▶ Teks yang Disediakan:
━━━
Oleh : Pudjo Rahayu
Risan
Terlepas dari benar
atau tidak karena efek Presiden Joko Widodo (Jokowi) “marah”, ada hikmah
sehingga sangat terasa muncul atmosfer gerak cepat menindaklanjuti keinginan
Kepala Negara pada saat resmi membuka Kawasan Industri Terpadu Batang, Jawa
Tengah pada Selasa (30/6). Dibukanya
kawasan industri terpadu tersebut diharapkan dapat menarik investasi dari 119
perusahaan yang berencana merelokasi pabrik dari China.
“Kenapa kita buka
kawasan industri di Batang ini? Satu aja jawabannya, kita ingin membuka lapangan
kerja yang sebanyak-banyaknya, cipta lapangan kerja, itu yang akan kita tuju ke
situ. Oleh sebab itu, tadi sudah saya perintahkan kepada Menteri, kepada Kepala
BKPM untuk industri-industri yang akan relokasi dari Tiongkok (China) ke
Indonesia, baik itu dari Jepang, dari Korea, dari Taiwan, dari Amerika, atau
dari negara manapun berikan pelayanan yang sebaik-baiknya. Kalau ngurus izinnya
sulit, saya tadi saya perintahkan langsung kepada Kepala BKPM urus dari A
sampai Z selesaikan sehingga investor merasa dilayani. Ini penting sekali
dilakukan” ujar Jokowi.
Presiden Jokowi
menambahkan “Saya tidak mau lagi tadi ada potensi 119 perusahaan yang akan
relokasi dari Tiongkok ke luar, jangan sampai kita tidak mendapatkan
perusahaan-perusahaan itu untuk mau masuk ke Indonesia. Jangan kalah dengan
negara-negara lain. Kalau mereka memberikan harga tanah misalnya Rp500 ribu, ya
kita harus bisa di bawahnya itu, Rp300 ribu misalnya. Kalau mereka memberi
harga tanah Rp1 juta ya kita harus bisa memberikan harga Rp500 ribu. Kalau
mereka ngurus izin di sana 1 bulan, ya kita bisa seminggu. Kalau mereka ngurus
di tempat lain seminggu, ya kita harus bisa sehari-dua hari. Harus memiliki
sebuah competitiveness yang baik. Kalau tidak, jangan sampai peristiwa tahun
lalu terjadi lagi, ada relokasi dari Tiongkok 33 perusahaan kita satu pun
enggak dapat”.
━━━
▶ Data yang Ditampilkan:
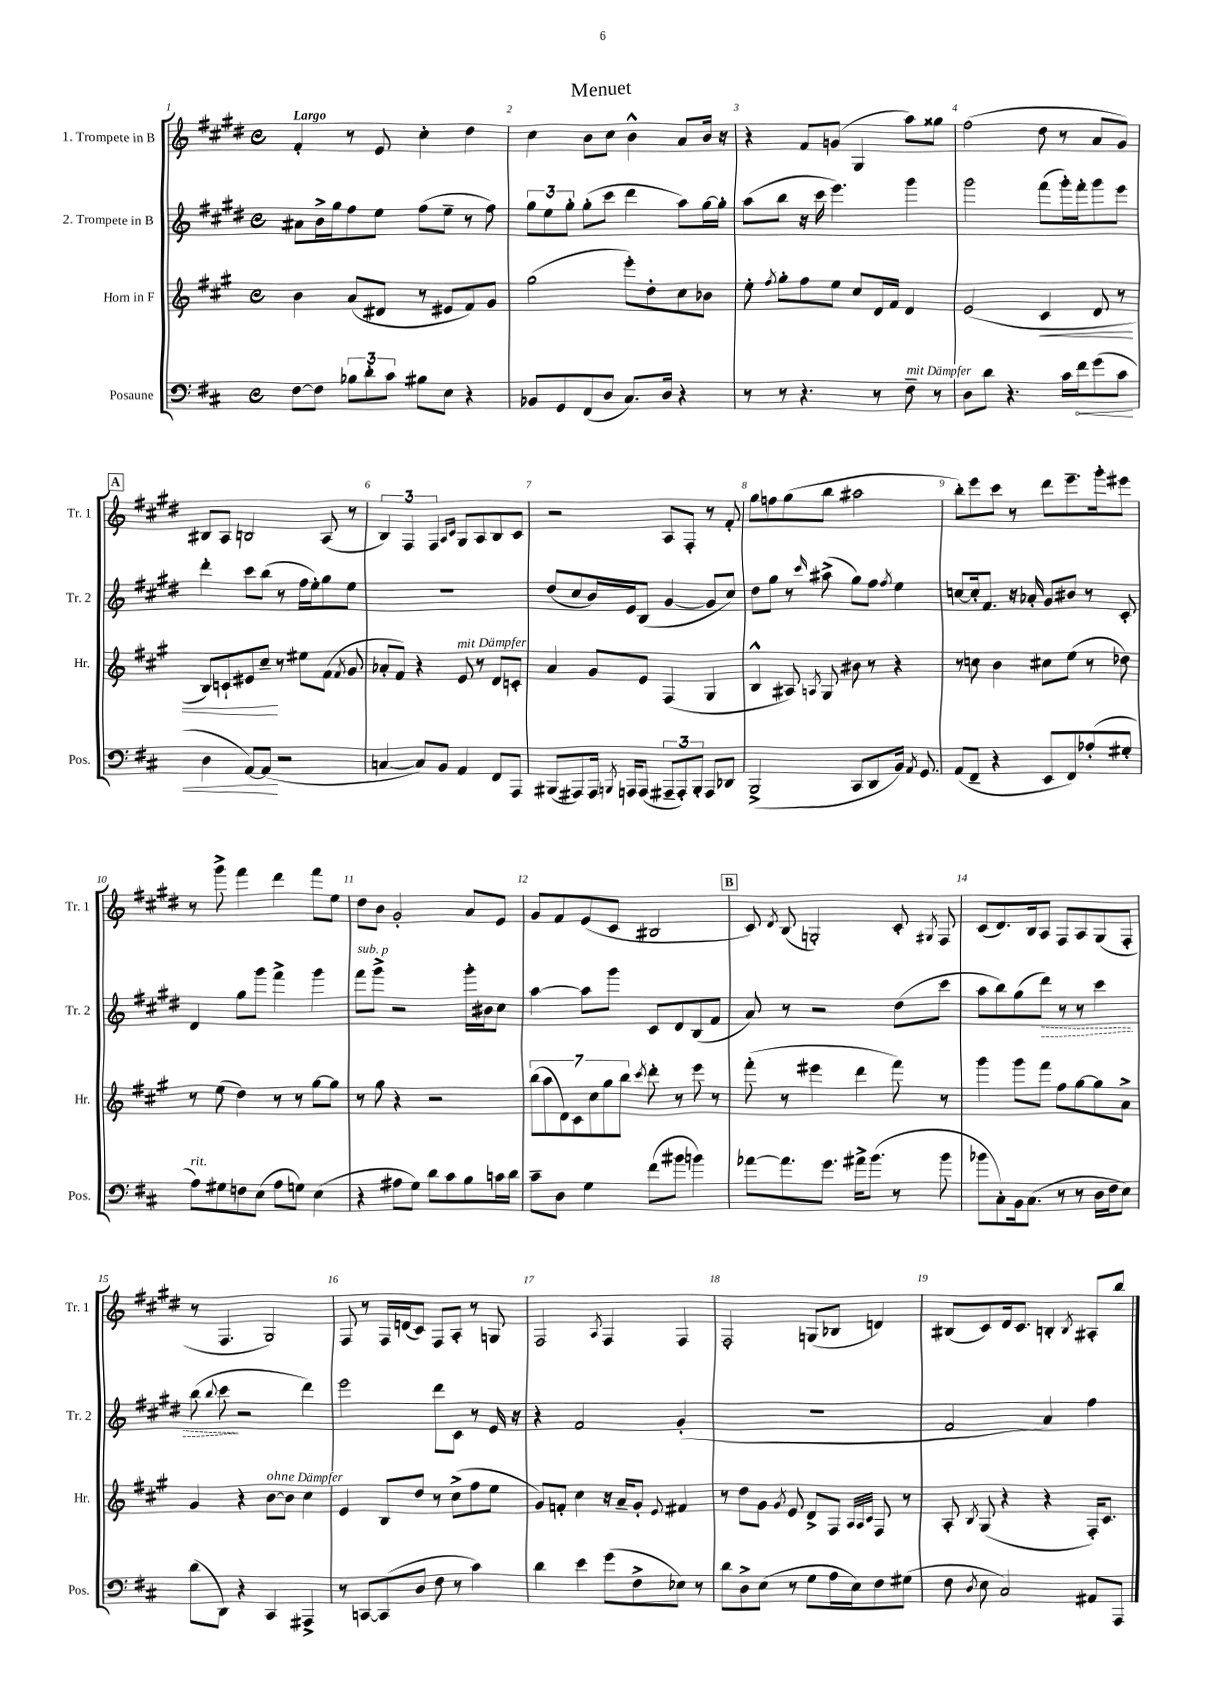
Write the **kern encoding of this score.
━━━
▶ Perintah Latihan:
Salin kembali bagian teks tentang kawasan industri Batang mulai dari "Oleh : Pudjo" dan berakhir pada "pabrik dari China.", lalu ganti "investasi" dengan "penanaman modal".

▶ Jawaban:
Oleh : Pudjo Rahayu
Risan
Terlepas dari benar
atau tidak karena efek Presiden Joko Widodo (Jokowi) “marah”, ada hikmah
sehingga sangat terasa muncul atmosfer gerak cepat menindaklanjuti keinginan
Kepala Negara pada saat resmi membuka Kawasan Industri Terpadu Batang, Jawa
Tengah pada Selasa (30/6). Dibukanya
kawasan industri terpadu tersebut diharapkan dapat menarik penanaman modal dari 119
perusahaan yang berencana merelokasi pabrik dari China.